My Ava claimed she was from Pouppeville, Louisiana. Dr. Prisbani was right in her notes. No such place now. But perhaps in Ava’s world it never changed its name to Rayne. It was the longest before I figured to try that angle, but I had the advantage of belief in what my Ava said. Once that domino fell, the rest came into focus.

The person in this grave was taken way too early. Choked on a marble at six years old per the old newspaper article I found in the course of my research. If she’d lived, she would’ve gone on to attend Sam Houston State University over in Texas.

And I would’ve met her.

At least, that’s my theory.

Don’t quite know how these things work.

A light show fills the sky, illuminating a figure that’s been standing watching me the whole time. I fall over in the mud in surprise. It comes forward as I pick myself up from the muck.

“What do you want?” the figure demands to know. It’s an elderly woman in black. No umbrella. Fair-skinned with silver hair beneath a black church hat that isn’t shielding her much from the storm. I look at her a little more closely. The pronounced nose, similar lips, and the familiar texture of her hair that shows. Creole. Then I realize she’s not asking me what I want with the cemetery.

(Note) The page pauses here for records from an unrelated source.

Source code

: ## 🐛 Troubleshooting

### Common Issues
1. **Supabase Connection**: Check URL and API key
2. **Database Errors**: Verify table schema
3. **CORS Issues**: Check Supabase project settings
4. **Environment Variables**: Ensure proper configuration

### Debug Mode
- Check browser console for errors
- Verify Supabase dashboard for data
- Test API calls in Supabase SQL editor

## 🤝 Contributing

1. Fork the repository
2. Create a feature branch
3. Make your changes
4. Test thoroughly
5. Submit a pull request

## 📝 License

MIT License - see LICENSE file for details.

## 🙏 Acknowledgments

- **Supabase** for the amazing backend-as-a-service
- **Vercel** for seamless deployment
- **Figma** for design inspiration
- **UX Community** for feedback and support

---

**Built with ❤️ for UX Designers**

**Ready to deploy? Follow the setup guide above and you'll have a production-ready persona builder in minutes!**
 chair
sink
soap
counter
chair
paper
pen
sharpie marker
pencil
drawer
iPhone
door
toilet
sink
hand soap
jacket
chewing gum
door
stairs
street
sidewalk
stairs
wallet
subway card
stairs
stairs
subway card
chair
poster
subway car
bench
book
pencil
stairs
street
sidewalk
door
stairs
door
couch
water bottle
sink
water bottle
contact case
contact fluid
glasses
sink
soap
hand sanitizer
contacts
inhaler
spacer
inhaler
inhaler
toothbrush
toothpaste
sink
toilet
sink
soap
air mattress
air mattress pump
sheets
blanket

But what I want with this grave site.

Hers.

Well…not hers directly. Rather, her daughter’s.

“You ain’t gonna speak?”

“Sorry, ma’am. You startled me.”

“Nobody supposed to be here in this rain.”

“I was just here paying my respects,” I answer.

“You know my family?”

“Uh…no, ma’am. Just whenever I see those that departed too early…It saddens me.”

“Oh,” Ava’s mom says, softening before my eyes. She really should have an umbrella. “Nobody comes on her birthday anymore except me. It’s like people move on.”

I walk closer, rain really picking up. Making it harder to talk over nature’s din, so I speak up. “I’m sorry to hear that. Maybe I can come out with you next year. Keep you company,” I offer.

“Who you?” she asks, a flash of reticence in her hazel eyes.

“Chase, ma’am. Chase Hidalgo,” I answer, trying to look proper and respectful while drenched.

“You from around here?” she says. eyeing me. It’s as if the rain isn’t fazing her. But what’s a little harsh weather compared to the loss of a loved one?

“Just passing through. From Texas. But I want to learn more about this town…and its people.”

“Hmph. You gonna catch pneumonia,” she scolds. Reminds me of my mom then. “Do you drink coffee?”

“I do today,” I joke.

“I can make you a pot. Tell you more about my lil’ Ava. If you want. She was my heart…my li’l light. Had big dreams for that one,” she says as she shakes her head in regret.

“I’d like to hear about those dreams, ma’am. And about her. I’m sure she was a wonderful daughter,” I say to my new friend.

“Hmph. Well, c’mon then. This rain ain’t stopping anytime soon. And I don’t want you sick.”

I take Mrs. Folse’s hand and lead her out of Saint’s Joseph’s Cemetery.